■ **THE PROBLEM**
Every line of the material below should be copied exactly.

■ **PROVIDED INFORMATION**

━━━━━━━━━━

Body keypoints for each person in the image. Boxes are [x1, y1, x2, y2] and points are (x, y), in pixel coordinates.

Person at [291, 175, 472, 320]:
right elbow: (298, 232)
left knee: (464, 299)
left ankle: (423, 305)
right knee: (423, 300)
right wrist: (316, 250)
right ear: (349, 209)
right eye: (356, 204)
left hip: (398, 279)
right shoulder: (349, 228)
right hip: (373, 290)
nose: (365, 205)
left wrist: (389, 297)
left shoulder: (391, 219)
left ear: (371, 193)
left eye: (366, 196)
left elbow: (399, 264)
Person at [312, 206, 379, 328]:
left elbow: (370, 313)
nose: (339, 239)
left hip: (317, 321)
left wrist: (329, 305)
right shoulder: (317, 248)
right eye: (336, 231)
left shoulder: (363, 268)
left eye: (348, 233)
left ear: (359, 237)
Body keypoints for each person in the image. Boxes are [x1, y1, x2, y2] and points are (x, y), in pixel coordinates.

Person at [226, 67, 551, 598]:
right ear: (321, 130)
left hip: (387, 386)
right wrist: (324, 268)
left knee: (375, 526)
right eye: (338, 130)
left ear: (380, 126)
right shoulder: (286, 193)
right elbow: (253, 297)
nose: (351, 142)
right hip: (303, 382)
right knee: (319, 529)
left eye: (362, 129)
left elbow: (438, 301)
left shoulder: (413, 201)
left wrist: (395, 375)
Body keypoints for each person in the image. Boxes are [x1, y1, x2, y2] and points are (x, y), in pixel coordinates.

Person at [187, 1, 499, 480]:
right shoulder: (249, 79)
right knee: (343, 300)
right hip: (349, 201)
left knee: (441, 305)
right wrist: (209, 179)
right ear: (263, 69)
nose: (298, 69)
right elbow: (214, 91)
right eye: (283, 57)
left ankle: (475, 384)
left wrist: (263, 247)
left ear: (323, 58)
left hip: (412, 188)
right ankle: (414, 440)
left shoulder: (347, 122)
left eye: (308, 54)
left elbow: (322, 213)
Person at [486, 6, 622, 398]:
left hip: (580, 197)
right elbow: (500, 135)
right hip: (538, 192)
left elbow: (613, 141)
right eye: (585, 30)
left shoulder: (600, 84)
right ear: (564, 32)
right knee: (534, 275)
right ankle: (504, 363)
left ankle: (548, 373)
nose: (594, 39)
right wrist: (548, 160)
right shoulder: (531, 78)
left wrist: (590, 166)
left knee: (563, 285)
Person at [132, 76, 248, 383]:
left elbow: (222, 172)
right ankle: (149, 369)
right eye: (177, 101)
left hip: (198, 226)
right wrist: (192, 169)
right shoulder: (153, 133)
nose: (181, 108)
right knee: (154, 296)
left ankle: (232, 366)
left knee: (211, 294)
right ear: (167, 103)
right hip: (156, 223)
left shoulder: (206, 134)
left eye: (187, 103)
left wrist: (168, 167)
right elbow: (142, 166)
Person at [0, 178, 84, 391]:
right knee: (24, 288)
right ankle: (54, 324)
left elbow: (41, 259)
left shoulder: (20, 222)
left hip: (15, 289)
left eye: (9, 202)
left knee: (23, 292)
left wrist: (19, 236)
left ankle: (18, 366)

━━━━━━━━━━

■ **YOUR SOLUTION**
Body keypoints for each person in the image. Boxes are [x1, y1, x2, y2] and points are (x, y), in pixel coordinates.

Person at [291, 175, 472, 320]:
right elbow: (298, 232)
left knee: (464, 299)
left ankle: (423, 305)
right knee: (423, 300)
right wrist: (316, 250)
right ear: (349, 209)
right eye: (356, 204)
left hip: (398, 279)
right shoulder: (349, 228)
right hip: (373, 290)
nose: (365, 205)
left wrist: (389, 297)
left shoulder: (391, 219)
left ear: (371, 193)
left eye: (366, 196)
left elbow: (399, 264)
Person at [312, 206, 379, 328]:
left elbow: (370, 313)
nose: (339, 239)
left hip: (317, 321)
left wrist: (329, 305)
right shoulder: (317, 248)
right eye: (336, 231)
left shoulder: (363, 268)
left eye: (348, 233)
left ear: (359, 237)
Body keypoints for each person in the image. Boxes are [x1, y1, x2, y2] and points are (x, y), in pixel coordinates.

Person at [226, 67, 551, 598]:
right ear: (321, 130)
left hip: (387, 386)
right wrist: (324, 268)
left knee: (375, 526)
right eye: (338, 130)
left ear: (380, 126)
right shoulder: (286, 193)
right elbow: (253, 297)
nose: (351, 142)
right hip: (303, 382)
right knee: (319, 529)
left eye: (362, 129)
left elbow: (438, 301)
left shoulder: (413, 201)
left wrist: (395, 375)
Body keypoints for each person in the image. Boxes are [x1, y1, x2, y2] and points are (x, y), in pixel coordinates.

Person at [187, 1, 499, 480]:
right shoulder: (249, 79)
right knee: (343, 300)
right hip: (349, 201)
left knee: (441, 305)
right wrist: (209, 179)
right ear: (263, 69)
nose: (298, 69)
right elbow: (214, 91)
right eye: (283, 57)
left ankle: (475, 384)
left wrist: (263, 247)
left ear: (323, 58)
left hip: (412, 188)
right ankle: (414, 440)
left shoulder: (347, 122)
left eye: (308, 54)
left elbow: (322, 213)
Person at [486, 6, 622, 398]:
left hip: (580, 197)
right elbow: (500, 135)
right hip: (538, 192)
left elbow: (613, 141)
right eye: (585, 30)
left shoulder: (600, 84)
right ear: (564, 32)
right knee: (534, 275)
right ankle: (504, 363)
left ankle: (548, 373)
nose: (594, 39)
right wrist: (548, 160)
right shoulder: (531, 78)
left wrist: (590, 166)
left knee: (563, 285)
Person at [132, 76, 248, 383]:
left elbow: (222, 172)
right ankle: (149, 369)
right eye: (177, 101)
left hip: (198, 226)
right wrist: (192, 169)
right shoulder: (153, 133)
nose: (181, 108)
right knee: (154, 296)
left ankle: (232, 366)
left knee: (211, 294)
right ear: (167, 103)
right hip: (156, 223)
left shoulder: (206, 134)
left eye: (187, 103)
left wrist: (168, 167)
right elbow: (142, 166)
Person at [0, 178, 84, 391]:
right knee: (24, 288)
right ankle: (54, 324)
left elbow: (41, 259)
left shoulder: (20, 222)
left hip: (15, 289)
left eye: (9, 202)
left knee: (23, 292)
left wrist: (19, 236)
left ankle: (18, 366)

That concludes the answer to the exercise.